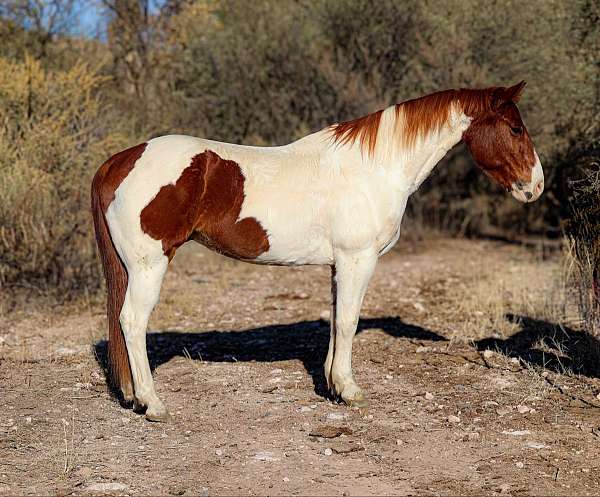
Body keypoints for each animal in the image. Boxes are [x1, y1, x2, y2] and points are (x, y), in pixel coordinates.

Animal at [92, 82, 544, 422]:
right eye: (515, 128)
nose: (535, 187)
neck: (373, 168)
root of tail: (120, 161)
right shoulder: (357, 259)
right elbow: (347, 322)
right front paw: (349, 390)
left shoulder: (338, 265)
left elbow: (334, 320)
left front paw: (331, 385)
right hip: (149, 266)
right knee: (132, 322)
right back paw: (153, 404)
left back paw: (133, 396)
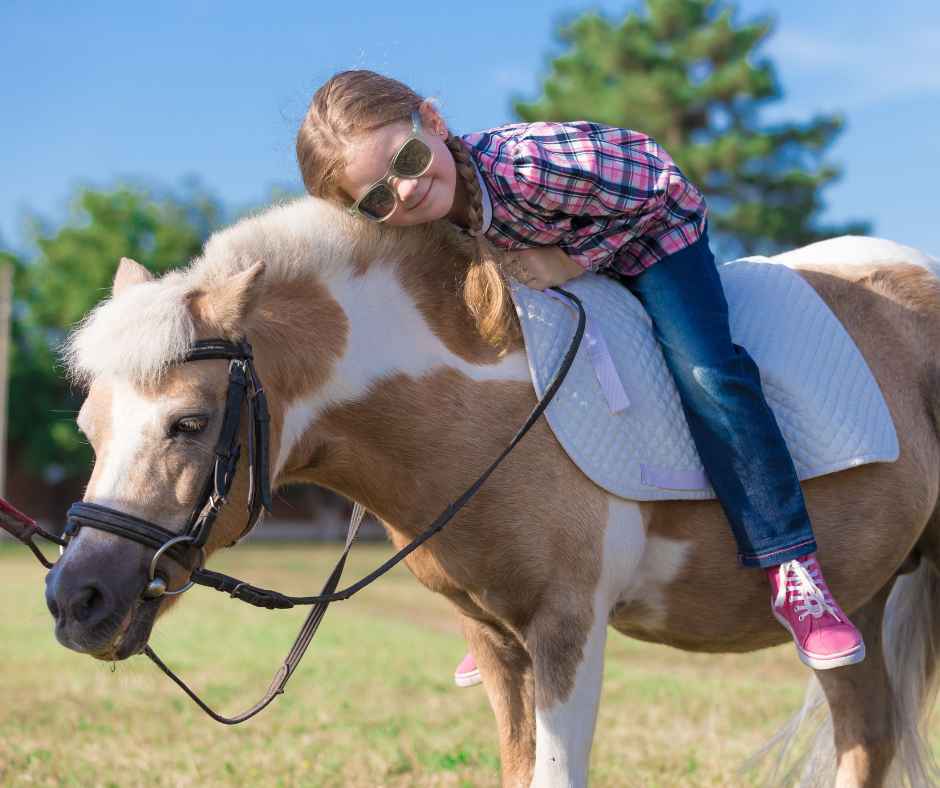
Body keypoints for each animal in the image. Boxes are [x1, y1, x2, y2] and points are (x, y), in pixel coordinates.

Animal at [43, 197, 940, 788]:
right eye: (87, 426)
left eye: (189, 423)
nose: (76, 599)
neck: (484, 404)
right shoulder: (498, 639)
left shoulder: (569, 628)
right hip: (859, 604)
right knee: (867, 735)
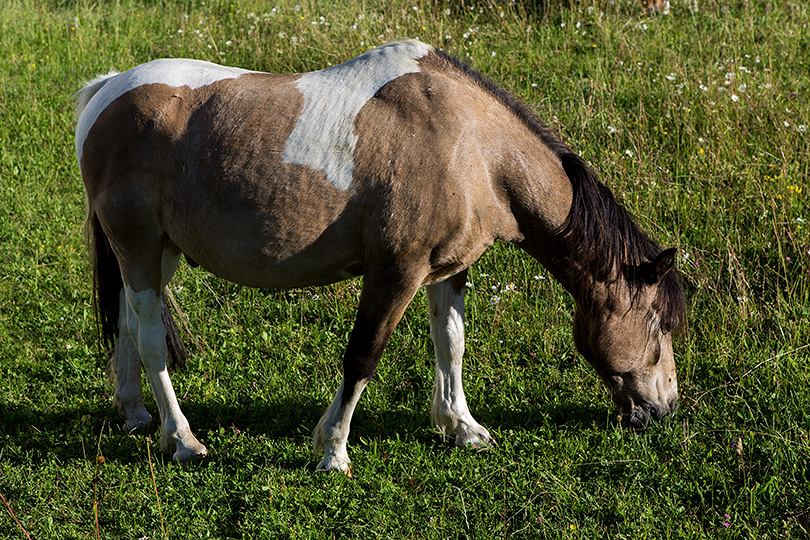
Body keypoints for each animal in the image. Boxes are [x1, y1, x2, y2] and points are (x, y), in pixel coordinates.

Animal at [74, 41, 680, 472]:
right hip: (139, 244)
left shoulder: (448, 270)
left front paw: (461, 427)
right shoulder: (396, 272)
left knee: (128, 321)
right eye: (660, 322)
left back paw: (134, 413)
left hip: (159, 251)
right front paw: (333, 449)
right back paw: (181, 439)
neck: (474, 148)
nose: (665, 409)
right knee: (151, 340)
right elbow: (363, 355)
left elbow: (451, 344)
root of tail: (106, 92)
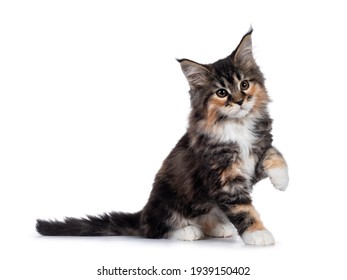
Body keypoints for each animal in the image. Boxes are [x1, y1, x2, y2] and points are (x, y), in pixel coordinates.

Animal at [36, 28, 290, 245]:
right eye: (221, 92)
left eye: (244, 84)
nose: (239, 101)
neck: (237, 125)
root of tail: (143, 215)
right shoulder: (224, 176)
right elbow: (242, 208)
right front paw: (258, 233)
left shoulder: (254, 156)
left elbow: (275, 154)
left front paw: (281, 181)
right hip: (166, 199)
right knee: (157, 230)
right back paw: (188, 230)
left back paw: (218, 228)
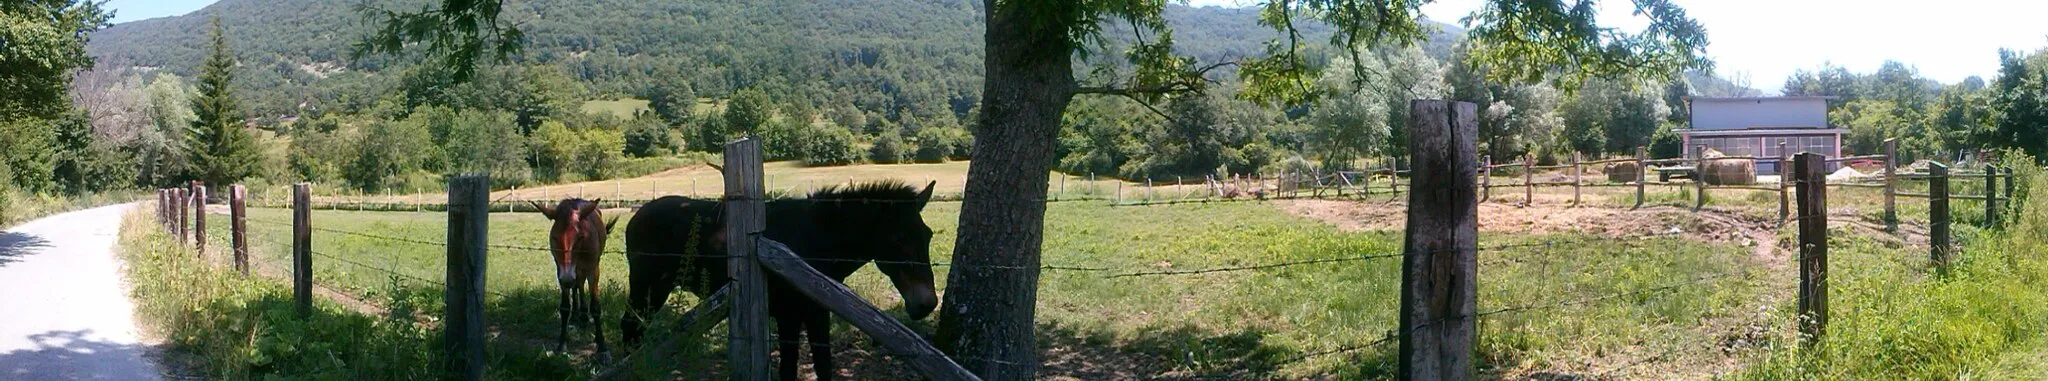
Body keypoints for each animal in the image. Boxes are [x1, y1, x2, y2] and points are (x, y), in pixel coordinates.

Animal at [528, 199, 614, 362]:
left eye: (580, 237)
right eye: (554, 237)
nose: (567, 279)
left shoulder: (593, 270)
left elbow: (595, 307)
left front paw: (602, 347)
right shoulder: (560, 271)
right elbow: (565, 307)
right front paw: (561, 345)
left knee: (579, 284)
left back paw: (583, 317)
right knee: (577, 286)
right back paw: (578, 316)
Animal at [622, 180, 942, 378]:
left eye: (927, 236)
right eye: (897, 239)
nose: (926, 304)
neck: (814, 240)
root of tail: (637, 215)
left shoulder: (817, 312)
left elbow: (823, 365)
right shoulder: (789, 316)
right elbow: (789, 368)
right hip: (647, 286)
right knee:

# What you have to do
Examine the records and pull out every line where the string "shoulder" occurs.

# Finished task
right shoulder: (357, 259)
left shoulder: (338, 265)
right shoulder: (498, 639)
left shoulder: (569, 628)
left shoulder: (448, 270)
right shoulder: (396, 272)
right shoulder: (224, 176)
left shoulder: (254, 156)
left shoulder: (593, 270)
right shoulder: (560, 271)
left shoulder: (817, 312)
right shoulder: (789, 316)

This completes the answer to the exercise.